PAGE EXCERPT ▸
════════════════
= Cita Sadeli =

American artist

Cita Sadeli (also known as Miss Chelove or CHELOVE) is a D.C.-based art director, muralist, designer and illustrator. Sadeli has worked with the D.C. Commission on the Arts and Humanities and the Smithsonian Institution.

== Personal life ==
Sadeli was born in Bloomington, Indiana. Sadeli's family moved to the Washington, D.C., area when she was four, and she grew up in Hyattsville, Maryland. She has cultural ties to Java, Indonesia.

== Career ==
Sadeli was the co-founder of Protein Media, an interactive art agency based in Washington, D.C., and Brooklyn, NY, from 2000-2013.

Sadeli's mural was one of six original pieces to populate the D.C. Alley Museum at its opening in 2015. In 2016, Sadeli completed a commission for &pizza's Washington, D.C., Chinatown location. Sadeli is one of the many artists who worked on a collaborative 400-foot piece called “Mural23". In 2017, she finished a commission for the Mexican restaurant, La Puerta Verde, that included animal masks and cacti. Sadeli designed artwork for the 2017 Smithsonian Folklife festival. In 2018, she completed a colorful, floral mural on the Unity Health Care building to celebrate the cultural diversity of Columbia Heights for the D.C. Commission on the Arts and Humanities' initiative MuralsDC. Sadeli completed another mural for Murals DC titled “You Are Welcome” (3020 14th St.). Her piece "She Smiles 100 Suns" is located near Kennedy St NW in Washington, D.C.
════════════════
QUESTIONS ▸
A - According to the article on Cita Sadeli, where was she born?
B - Carry on the Cita Sadeli article, starting right after its last sentence.
The listing after this plays no part in the work.

EXTRACTED ENTRIES ▸
════════════════
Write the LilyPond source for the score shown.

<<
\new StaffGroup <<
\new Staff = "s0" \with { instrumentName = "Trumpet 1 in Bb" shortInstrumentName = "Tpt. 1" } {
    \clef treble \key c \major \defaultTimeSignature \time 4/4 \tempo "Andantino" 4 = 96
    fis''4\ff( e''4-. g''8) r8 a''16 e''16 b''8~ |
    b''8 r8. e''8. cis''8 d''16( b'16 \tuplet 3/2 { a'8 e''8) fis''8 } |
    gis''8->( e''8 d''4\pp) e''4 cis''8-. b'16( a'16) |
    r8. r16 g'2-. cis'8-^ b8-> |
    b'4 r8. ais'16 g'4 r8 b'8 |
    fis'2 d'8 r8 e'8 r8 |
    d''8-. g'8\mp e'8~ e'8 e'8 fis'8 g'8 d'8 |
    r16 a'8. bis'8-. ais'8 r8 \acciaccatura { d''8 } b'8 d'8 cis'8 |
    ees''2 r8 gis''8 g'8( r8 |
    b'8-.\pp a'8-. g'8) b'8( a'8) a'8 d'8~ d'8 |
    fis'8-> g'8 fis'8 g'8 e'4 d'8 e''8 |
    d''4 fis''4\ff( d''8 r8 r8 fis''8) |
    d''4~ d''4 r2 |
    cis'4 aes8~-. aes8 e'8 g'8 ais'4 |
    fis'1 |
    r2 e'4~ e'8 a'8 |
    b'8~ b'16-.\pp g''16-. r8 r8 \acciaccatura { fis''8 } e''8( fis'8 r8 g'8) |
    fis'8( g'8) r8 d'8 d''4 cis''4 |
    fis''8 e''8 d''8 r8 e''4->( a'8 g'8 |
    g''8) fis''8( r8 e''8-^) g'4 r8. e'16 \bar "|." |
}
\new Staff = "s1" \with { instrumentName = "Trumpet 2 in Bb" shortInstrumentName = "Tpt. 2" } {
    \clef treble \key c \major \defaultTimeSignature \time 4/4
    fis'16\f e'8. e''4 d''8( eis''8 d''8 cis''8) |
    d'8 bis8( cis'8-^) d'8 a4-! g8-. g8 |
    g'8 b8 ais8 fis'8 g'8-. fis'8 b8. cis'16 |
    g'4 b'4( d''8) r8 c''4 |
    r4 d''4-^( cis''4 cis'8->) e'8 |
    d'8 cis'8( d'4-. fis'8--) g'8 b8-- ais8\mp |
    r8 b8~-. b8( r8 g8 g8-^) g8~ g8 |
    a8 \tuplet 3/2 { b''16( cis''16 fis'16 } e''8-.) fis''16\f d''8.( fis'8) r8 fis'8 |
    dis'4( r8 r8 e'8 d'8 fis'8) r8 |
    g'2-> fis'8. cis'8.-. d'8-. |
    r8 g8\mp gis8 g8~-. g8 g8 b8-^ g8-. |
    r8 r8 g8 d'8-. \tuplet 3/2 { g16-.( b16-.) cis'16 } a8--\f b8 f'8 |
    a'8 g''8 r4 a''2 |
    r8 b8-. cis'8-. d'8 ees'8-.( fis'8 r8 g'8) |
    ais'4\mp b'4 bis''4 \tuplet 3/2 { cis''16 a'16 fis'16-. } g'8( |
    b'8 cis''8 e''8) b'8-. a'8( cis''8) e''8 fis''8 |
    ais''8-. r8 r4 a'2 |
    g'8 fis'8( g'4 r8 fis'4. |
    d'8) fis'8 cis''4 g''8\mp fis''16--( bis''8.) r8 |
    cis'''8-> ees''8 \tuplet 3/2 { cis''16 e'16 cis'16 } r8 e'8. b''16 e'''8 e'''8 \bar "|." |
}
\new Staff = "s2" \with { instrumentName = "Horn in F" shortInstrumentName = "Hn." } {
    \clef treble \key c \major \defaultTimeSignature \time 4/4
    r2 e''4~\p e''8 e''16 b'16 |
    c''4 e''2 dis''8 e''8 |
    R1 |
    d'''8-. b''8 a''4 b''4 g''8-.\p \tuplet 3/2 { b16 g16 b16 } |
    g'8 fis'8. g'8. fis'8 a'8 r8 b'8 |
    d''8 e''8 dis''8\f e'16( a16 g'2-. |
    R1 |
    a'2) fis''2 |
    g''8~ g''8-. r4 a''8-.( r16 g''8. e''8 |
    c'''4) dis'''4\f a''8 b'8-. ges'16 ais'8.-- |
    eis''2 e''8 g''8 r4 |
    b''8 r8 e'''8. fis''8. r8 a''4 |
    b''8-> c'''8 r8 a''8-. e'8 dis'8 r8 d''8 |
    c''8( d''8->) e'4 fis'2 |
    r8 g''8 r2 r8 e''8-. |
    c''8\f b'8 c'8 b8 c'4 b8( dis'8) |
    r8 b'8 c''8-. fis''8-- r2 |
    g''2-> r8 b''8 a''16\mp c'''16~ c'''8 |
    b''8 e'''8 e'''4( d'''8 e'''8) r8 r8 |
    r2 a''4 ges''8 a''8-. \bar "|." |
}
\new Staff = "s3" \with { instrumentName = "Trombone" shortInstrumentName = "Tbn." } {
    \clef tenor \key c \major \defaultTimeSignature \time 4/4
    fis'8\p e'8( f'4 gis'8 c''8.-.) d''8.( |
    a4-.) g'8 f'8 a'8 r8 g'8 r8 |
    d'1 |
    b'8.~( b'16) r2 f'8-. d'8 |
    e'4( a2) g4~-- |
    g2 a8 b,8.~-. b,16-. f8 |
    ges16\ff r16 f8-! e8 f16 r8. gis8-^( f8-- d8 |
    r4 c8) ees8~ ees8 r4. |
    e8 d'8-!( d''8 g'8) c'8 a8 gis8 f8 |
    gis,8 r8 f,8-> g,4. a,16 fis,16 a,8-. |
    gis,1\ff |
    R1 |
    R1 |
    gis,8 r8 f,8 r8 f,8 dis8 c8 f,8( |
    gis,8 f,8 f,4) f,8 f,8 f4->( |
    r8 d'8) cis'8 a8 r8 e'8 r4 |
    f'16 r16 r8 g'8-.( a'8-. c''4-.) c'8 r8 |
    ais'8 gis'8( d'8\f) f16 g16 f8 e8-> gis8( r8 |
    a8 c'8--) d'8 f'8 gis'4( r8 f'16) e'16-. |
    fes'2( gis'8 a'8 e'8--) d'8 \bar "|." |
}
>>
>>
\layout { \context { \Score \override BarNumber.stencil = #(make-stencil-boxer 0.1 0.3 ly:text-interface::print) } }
════════════════
RESULTS ▸
A - Bloomington, Indiana.

B -
In 2020, Sadeli completed “Guardians of the Four Directions,” a seven-story painting of two warrior women on the outside of Hotel Zena in Thomas Circleduring the beginning of the COVID-19 pandemic. She also completed a mural depicting Zitkala-Sa (meaning “Red Bird”) and suffragist Mary Church Terrell to commemorate the contributions of the Native and African-American communities in the D.C. area.

In 2021, Sadeli painted “Crossroads" in collaboration with Colbert Kennedy and Pose 2 (Maxx Moses) that depicted Asian-style demons racing cyclists on the adjacent Metropolitan Branch Trail in NoMa.

Sadeli is one of several women artists who were chosen to present monumental works in the National Museum of Women in the Arts's Lookout series of installations while the museum was being renovated. In 2022, Chelove's four-story mural Reseeded: A Forest Floor Flow was printed on mesh fabric and displayed over the scaffolding on the museum’s façade. It showed a woman surrounded by Indonesian botanicals, emphasizing the importance of the natural world, women, and ecological activism.